The missing raven, Merlina, was apparently known as the queen of the Tower’s unkindness of ravens. An “unkindness” is seemingly one of the collective nouns that can be used to describe a bunch of ravens. This is probably because they are seen as birds of ill omen in mythology, bringers of bad luck and harbingers of bad news. It’s perhaps a consequence of their being quite intelligent birds. Some are even said to learn to speak. Like rooks they can also be referred to as a “murder”. Rooks are also supposed to be intelligent - not intelligent enough not to fall down our chimney on occasion though. (Fingers crossed that saying that does not work as a trigger and cause another poor demented rook to plunge down into our fireplace and need rescuing.)

Somehow a “murmuration”, as used about starlings, seems a much kinder, more poetic term than an “unkindness” or a “murder”. Investigating the use of the term “unkindness of ravens”, I discovered that a group of blackbirds is called a “cloud” or, more prosaically, a “cluster”. But they can also be called a “merle of blackbirds”, which I find strange as the French for blackbird ie “merle”, “mirlo” in Spanish.

Goodness me! Signs and symbols! Words and superstitions! Politicians will be reading chickens’ entrails again before we know it. 

In the meantime we have calls for footballer Marcus Rashford to be made advisor to the government on the school meals question. Not a bad idea. Having somebody on the panel who has actually experienced hardship in childhood could be useful.

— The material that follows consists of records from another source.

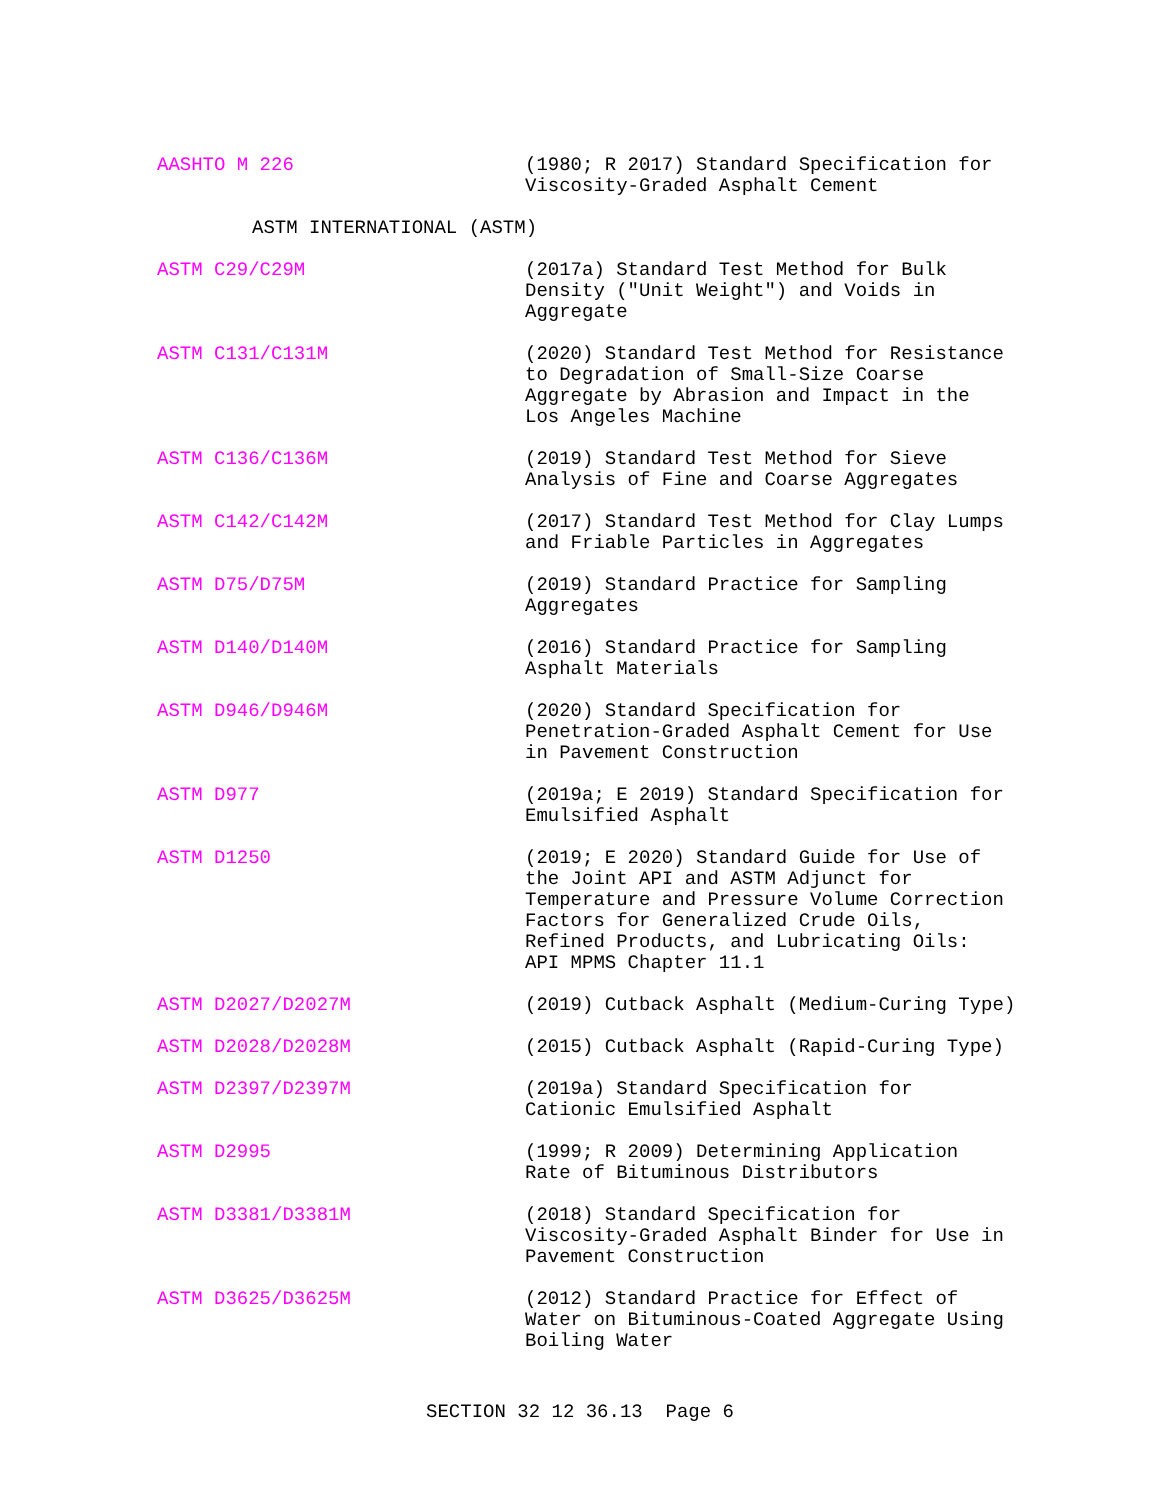AASHTO M 226 (1980; R 2017) Standard Specification for
Viscosity-Graded Asphalt Cement
ASTM INTERNATIONAL (ASTM)
ASTM C29/C29M (2017a) Standard Test Method for Bulk
Density ("Unit Weight") and Voids in
Aggregate
ASTM C131/C131M (2020) Standard Test Method for Resistance
to Degradation of Small-Size Coarse
Aggregate by Abrasion and Impact in the
Los Angeles Machine
ASTM C136/C136M (2019) Standard Test Method for Sieve
Analysis of Fine and Coarse Aggregates
ASTM C142/C142M (2017) Standard Test Method for Clay Lumps
and Friable Particles in Aggregates
ASTM D75/D75M (2019) Standard Practice for Sampling
Aggregates
ASTM D140/D140M (2016) Standard Practice for Sampling
Asphalt Materials
ASTM D946/D946M (2020) Standard Specification for
Penetration-Graded Asphalt Cement for Use
in Pavement Construction
ASTM D977 (2019a; E 2019) Standard Specification for
Emulsified Asphalt
ASTM D1250 (2019; E 2020) Standard Guide for Use of
the Joint API and ASTM Adjunct for
Temperature and Pressure Volume Correction
Factors for Generalized Crude Oils,
Refined Products, and Lubricating Oils:
API MPMS Chapter 11.1
ASTM D2027/D2027M (2019) Cutback Asphalt (Medium-Curing Type)
ASTM D2028/D2028M (2015) Cutback Asphalt (Rapid-Curing Type)
ASTM D2397/D2397M (2019a) Standard Specification for
Cationic Emulsified Asphalt
ASTM D2995 (1999; R 2009) Determining Application
Rate of Bituminous Distributors
ASTM D3381/D3381M (2018) Standard Specification for
Viscosity-Graded Asphalt Binder for Use in
Pavement Construction
ASTM D3625/D3625M (2012) Standard Practice for Effect of
Water on Bituminous-Coated Aggregate Using
Boiling Water
SECTION 32 12 36.13 Page 6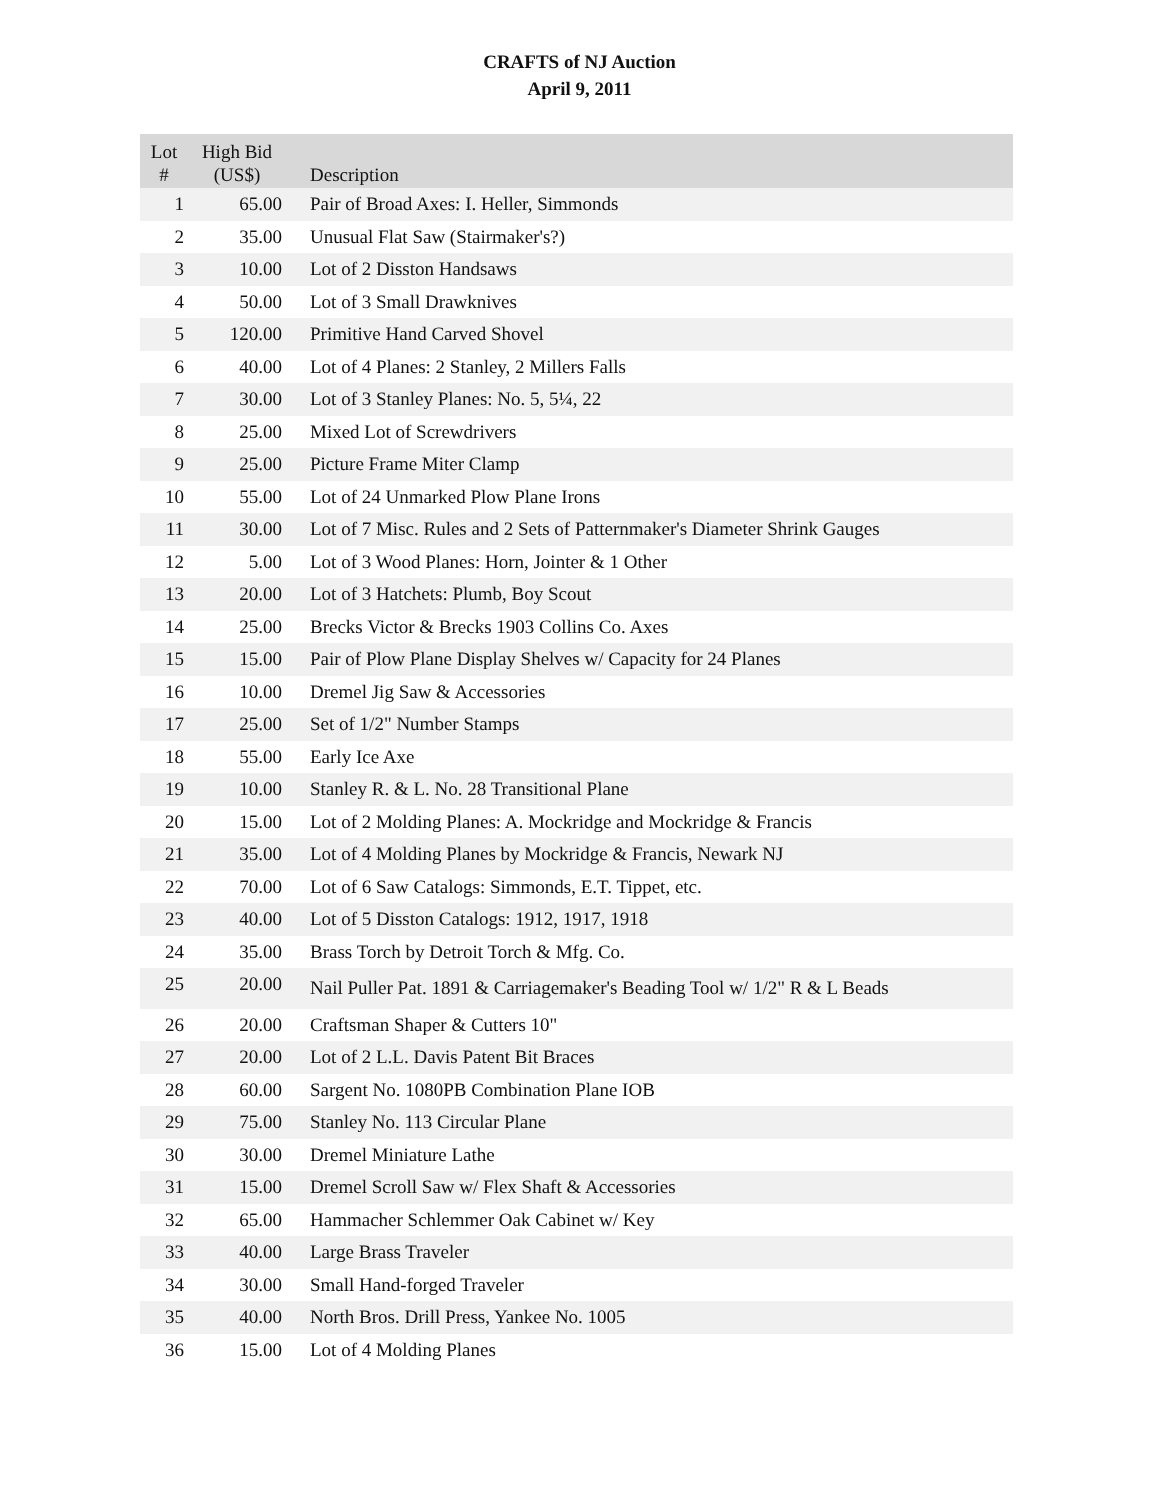CRAFTS of NJ Auction
April 9, 2011
| Lot # | High Bid (US$) | Description |
| --- | --- | --- |
| 1 | 65.00 | Pair of Broad Axes: I. Heller, Simmonds |
| 2 | 35.00 | Unusual Flat Saw (Stairmaker's?) |
| 3 | 10.00 | Lot of 2 Disston Handsaws |
| 4 | 50.00 | Lot of 3 Small Drawknives |
| 5 | 120.00 | Primitive Hand Carved Shovel |
| 6 | 40.00 | Lot of 4 Planes: 2 Stanley, 2 Millers Falls |
| 7 | 30.00 | Lot of 3 Stanley Planes: No. 5, 5¼, 22 |
| 8 | 25.00 | Mixed Lot of Screwdrivers |
| 9 | 25.00 | Picture Frame Miter Clamp |
| 10 | 55.00 | Lot of 24 Unmarked Plow Plane Irons |
| 11 | 30.00 | Lot of 7 Misc. Rules and 2 Sets of Patternmaker's Diameter Shrink Gauges |
| 12 | 5.00 | Lot of 3 Wood Planes: Horn, Jointer & 1 Other |
| 13 | 20.00 | Lot of 3 Hatchets: Plumb, Boy Scout |
| 14 | 25.00 | Brecks Victor & Brecks 1903 Collins Co. Axes |
| 15 | 15.00 | Pair of Plow Plane Display Shelves w/ Capacity for 24 Planes |
| 16 | 10.00 | Dremel Jig Saw & Accessories |
| 17 | 25.00 | Set of 1/2" Number Stamps |
| 18 | 55.00 | Early Ice Axe |
| 19 | 10.00 | Stanley R. & L. No. 28 Transitional Plane |
| 20 | 15.00 | Lot of 2 Molding Planes: A. Mockridge and Mockridge & Francis |
| 21 | 35.00 | Lot of 4 Molding Planes by Mockridge & Francis, Newark NJ |
| 22 | 70.00 | Lot of 6 Saw Catalogs: Simmonds, E.T. Tippet, etc. |
| 23 | 40.00 | Lot of 5 Disston Catalogs: 1912, 1917, 1918 |
| 24 | 35.00 | Brass Torch by Detroit Torch & Mfg. Co. |
| 25 | 20.00 | Nail Puller Pat. 1891 & Carriagemaker's Beading Tool w/ 1/2" R & L Beads |
| 26 | 20.00 | Craftsman Shaper & Cutters 10" |
| 27 | 20.00 | Lot of 2 L.L. Davis Patent Bit Braces |
| 28 | 60.00 | Sargent No. 1080PB Combination Plane IOB |
| 29 | 75.00 | Stanley No. 113 Circular Plane |
| 30 | 30.00 | Dremel Miniature Lathe |
| 31 | 15.00 | Dremel Scroll Saw w/ Flex Shaft & Accessories |
| 32 | 65.00 | Hammacher Schlemmer Oak Cabinet w/ Key |
| 33 | 40.00 | Large Brass Traveler |
| 34 | 30.00 | Small Hand-forged Traveler |
| 35 | 40.00 | North Bros. Drill Press, Yankee No. 1005 |
| 36 | 15.00 | Lot of 4 Molding Planes |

Reading about the food parcels, free school meals fiasco yesterday, by the way, I found this little gem in the midlle of it all:

“The government confirmed that the French-owned company Edenred would once again deliver the scheme, despite widespread criticism of long delays and delivery problems when the service launched last year.”

Hmm! Didn’t we leave the EU (against my will, I hasten to remind readers) to be able to take back control? So giving this matter to a French-owned company is how we take back control?

And, “pour comble de misères” as the French say, it’s snowing again, thin sleety stuff but snow nonetheless and it seems to be sticking. Time to huddle round the fire and tell tall tales!

Life goes on. Stay safe and well, everyone.